Task to complete –
Each record should be set down again so that it matches the original exactly.

Available data –
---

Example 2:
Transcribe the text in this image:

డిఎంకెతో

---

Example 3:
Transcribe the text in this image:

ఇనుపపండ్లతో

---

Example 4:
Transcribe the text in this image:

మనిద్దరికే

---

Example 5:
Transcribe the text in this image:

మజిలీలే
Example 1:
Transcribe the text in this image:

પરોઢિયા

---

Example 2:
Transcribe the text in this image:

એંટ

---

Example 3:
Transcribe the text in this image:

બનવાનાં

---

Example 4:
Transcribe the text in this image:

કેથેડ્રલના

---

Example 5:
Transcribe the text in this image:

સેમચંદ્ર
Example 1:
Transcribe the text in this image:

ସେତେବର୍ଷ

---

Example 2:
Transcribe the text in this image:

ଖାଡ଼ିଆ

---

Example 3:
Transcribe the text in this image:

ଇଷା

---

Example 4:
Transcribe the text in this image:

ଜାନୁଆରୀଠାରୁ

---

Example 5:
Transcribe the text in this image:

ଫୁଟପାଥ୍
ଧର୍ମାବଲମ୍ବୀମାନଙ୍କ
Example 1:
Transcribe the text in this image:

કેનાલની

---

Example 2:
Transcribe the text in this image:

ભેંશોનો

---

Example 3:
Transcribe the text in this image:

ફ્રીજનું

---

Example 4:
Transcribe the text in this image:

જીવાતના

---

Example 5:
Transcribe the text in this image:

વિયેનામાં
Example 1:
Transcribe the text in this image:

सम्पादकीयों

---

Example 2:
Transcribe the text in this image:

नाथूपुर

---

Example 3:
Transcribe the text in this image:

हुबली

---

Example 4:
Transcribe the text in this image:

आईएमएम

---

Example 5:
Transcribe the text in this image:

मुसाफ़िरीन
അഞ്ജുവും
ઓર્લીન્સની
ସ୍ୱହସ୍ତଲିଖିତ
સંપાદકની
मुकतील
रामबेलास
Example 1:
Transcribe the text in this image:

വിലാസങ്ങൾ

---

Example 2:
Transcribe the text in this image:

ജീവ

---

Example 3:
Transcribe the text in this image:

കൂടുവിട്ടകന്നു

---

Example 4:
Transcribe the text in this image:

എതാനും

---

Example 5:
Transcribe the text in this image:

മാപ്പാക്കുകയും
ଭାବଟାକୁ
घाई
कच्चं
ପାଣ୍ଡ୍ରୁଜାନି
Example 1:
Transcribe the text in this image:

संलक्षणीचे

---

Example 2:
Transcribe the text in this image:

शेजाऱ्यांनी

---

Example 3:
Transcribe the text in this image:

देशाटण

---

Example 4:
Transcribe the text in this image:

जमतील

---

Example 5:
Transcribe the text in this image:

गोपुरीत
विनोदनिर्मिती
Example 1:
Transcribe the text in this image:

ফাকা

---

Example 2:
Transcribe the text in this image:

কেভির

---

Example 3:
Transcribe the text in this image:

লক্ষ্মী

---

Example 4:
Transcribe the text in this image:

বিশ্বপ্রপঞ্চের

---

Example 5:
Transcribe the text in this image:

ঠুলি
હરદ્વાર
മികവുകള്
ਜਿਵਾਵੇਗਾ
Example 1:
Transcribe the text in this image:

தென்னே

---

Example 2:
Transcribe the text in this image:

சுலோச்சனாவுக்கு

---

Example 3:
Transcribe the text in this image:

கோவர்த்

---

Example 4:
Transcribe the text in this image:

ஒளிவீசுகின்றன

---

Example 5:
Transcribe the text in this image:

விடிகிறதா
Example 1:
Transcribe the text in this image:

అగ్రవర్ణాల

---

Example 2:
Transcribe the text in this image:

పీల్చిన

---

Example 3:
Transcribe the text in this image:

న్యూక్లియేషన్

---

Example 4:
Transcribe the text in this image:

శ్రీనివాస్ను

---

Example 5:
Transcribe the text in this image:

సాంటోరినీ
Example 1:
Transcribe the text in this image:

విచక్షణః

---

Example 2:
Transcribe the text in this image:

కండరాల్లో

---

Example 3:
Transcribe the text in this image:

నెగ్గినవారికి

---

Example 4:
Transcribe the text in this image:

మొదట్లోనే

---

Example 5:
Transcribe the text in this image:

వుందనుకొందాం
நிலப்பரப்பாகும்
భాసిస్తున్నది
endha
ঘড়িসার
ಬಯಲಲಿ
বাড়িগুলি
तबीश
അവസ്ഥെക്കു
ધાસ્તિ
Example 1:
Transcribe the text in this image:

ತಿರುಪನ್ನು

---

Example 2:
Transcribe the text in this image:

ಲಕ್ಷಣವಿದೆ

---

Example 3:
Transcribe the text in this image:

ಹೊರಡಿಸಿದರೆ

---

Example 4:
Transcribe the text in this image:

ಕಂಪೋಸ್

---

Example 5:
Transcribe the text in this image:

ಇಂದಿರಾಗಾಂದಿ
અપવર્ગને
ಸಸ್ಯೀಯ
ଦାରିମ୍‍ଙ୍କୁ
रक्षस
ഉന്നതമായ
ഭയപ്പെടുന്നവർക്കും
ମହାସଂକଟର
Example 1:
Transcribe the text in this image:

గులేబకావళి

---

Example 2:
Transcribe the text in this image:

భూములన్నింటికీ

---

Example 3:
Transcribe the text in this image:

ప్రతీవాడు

Answer below –
---

Example 2:
Transcribe the text in this image:

డిఎంకెతో

---

Example 3:
Transcribe the text in this image:

ఇనుపపండ్లతో

---

Example 4:
Transcribe the text in this image:

మనిద్దరికే

---

Example 5:
Transcribe the text in this image:

మజిలీలే
Example 1:
Transcribe the text in this image:

પરોઢિયા

---

Example 2:
Transcribe the text in this image:

એંટ

---

Example 3:
Transcribe the text in this image:

બનવાનાં

---

Example 4:
Transcribe the text in this image:

કેથેડ્રલના

---

Example 5:
Transcribe the text in this image:

સેમચંદ્ર
Example 1:
Transcribe the text in this image:

ସେତେବର୍ଷ

---

Example 2:
Transcribe the text in this image:

ଖାଡ଼ିଆ

---

Example 3:
Transcribe the text in this image:

ଇଷା

---

Example 4:
Transcribe the text in this image:

ଜାନୁଆରୀଠାରୁ

---

Example 5:
Transcribe the text in this image:

ଫୁଟପାଥ୍
ଧର୍ମାବଲମ୍ବୀମାନଙ୍କ
Example 1:
Transcribe the text in this image:

કેનાલની

---

Example 2:
Transcribe the text in this image:

ભેંશોનો

---

Example 3:
Transcribe the text in this image:

ફ્રીજનું

---

Example 4:
Transcribe the text in this image:

જીવાતના

---

Example 5:
Transcribe the text in this image:

વિયેનામાં
Example 1:
Transcribe the text in this image:

सम्पादकीयों

---

Example 2:
Transcribe the text in this image:

नाथूपुर

---

Example 3:
Transcribe the text in this image:

हुबली

---

Example 4:
Transcribe the text in this image:

आईएमएम

---

Example 5:
Transcribe the text in this image:

मुसाफ़िरीन
അഞ്ജുവും
ઓર્લીન્સની
ସ୍ୱହସ୍ତଲିଖିତ
સંપાદકની
मुकतील
रामबेलास
Example 1:
Transcribe the text in this image:

വിലാസങ്ങൾ

---

Example 2:
Transcribe the text in this image:

ജീവ

---

Example 3:
Transcribe the text in this image:

കൂടുവിട്ടകന്നു

---

Example 4:
Transcribe the text in this image:

എതാനും

---

Example 5:
Transcribe the text in this image:

മാപ്പാക്കുകയും
ଭାବଟାକୁ
घाई
कच्चं
ପାଣ୍ଡ୍ରୁଜାନି
Example 1:
Transcribe the text in this image:

संलक्षणीचे

---

Example 2:
Transcribe the text in this image:

शेजाऱ्यांनी

---

Example 3:
Transcribe the text in this image:

देशाटण

---

Example 4:
Transcribe the text in this image:

जमतील

---

Example 5:
Transcribe the text in this image:

गोपुरीत
विनोदनिर्मिती
Example 1:
Transcribe the text in this image:

ফাকা

---

Example 2:
Transcribe the text in this image:

কেভির

---

Example 3:
Transcribe the text in this image:

লক্ষ্মী

---

Example 4:
Transcribe the text in this image:

বিশ্বপ্রপঞ্চের

---

Example 5:
Transcribe the text in this image:

ঠুলি
હરદ્વાર
മികവുകള്
ਜਿਵਾਵੇਗਾ
Example 1:
Transcribe the text in this image:

தென்னே

---

Example 2:
Transcribe the text in this image:

சுலோச்சனாவுக்கு

---

Example 3:
Transcribe the text in this image:

கோவர்த்

---

Example 4:
Transcribe the text in this image:

ஒளிவீசுகின்றன

---

Example 5:
Transcribe the text in this image:

விடிகிறதா
Example 1:
Transcribe the text in this image:

అగ్రవర్ణాల

---

Example 2:
Transcribe the text in this image:

పీల్చిన

---

Example 3:
Transcribe the text in this image:

న్యూక్లియేషన్

---

Example 4:
Transcribe the text in this image:

శ్రీనివాస్ను

---

Example 5:
Transcribe the text in this image:

సాంటోరినీ
Example 1:
Transcribe the text in this image:

విచక్షణః

---

Example 2:
Transcribe the text in this image:

కండరాల్లో

---

Example 3:
Transcribe the text in this image:

నెగ్గినవారికి

---

Example 4:
Transcribe the text in this image:

మొదట్లోనే

---

Example 5:
Transcribe the text in this image:

వుందనుకొందాం
நிலப்பரப்பாகும்
భాసిస్తున్నది
endha
ঘড়িসার
ಬಯಲಲಿ
বাড়িগুলি
तबीश
അവസ്ഥെക്കു
ધાસ્તિ
Example 1:
Transcribe the text in this image:

ತಿರುಪನ್ನು

---

Example 2:
Transcribe the text in this image:

ಲಕ್ಷಣವಿದೆ

---

Example 3:
Transcribe the text in this image:

ಹೊರಡಿಸಿದರೆ

---

Example 4:
Transcribe the text in this image:

ಕಂಪೋಸ್

---

Example 5:
Transcribe the text in this image:

ಇಂದಿರಾಗಾಂದಿ
અપવર્ગને
ಸಸ್ಯೀಯ
ଦାରିମ୍‍ଙ୍କୁ
रक्षस
ഉന്നതമായ
ഭയപ്പെടുന്നവർക്കും
ମହାସଂକଟର
Example 1:
Transcribe the text in this image:

గులేబకావళి

---

Example 2:
Transcribe the text in this image:

భూములన్నింటికీ

---

Example 3:
Transcribe the text in this image:

ప్రతీవాడు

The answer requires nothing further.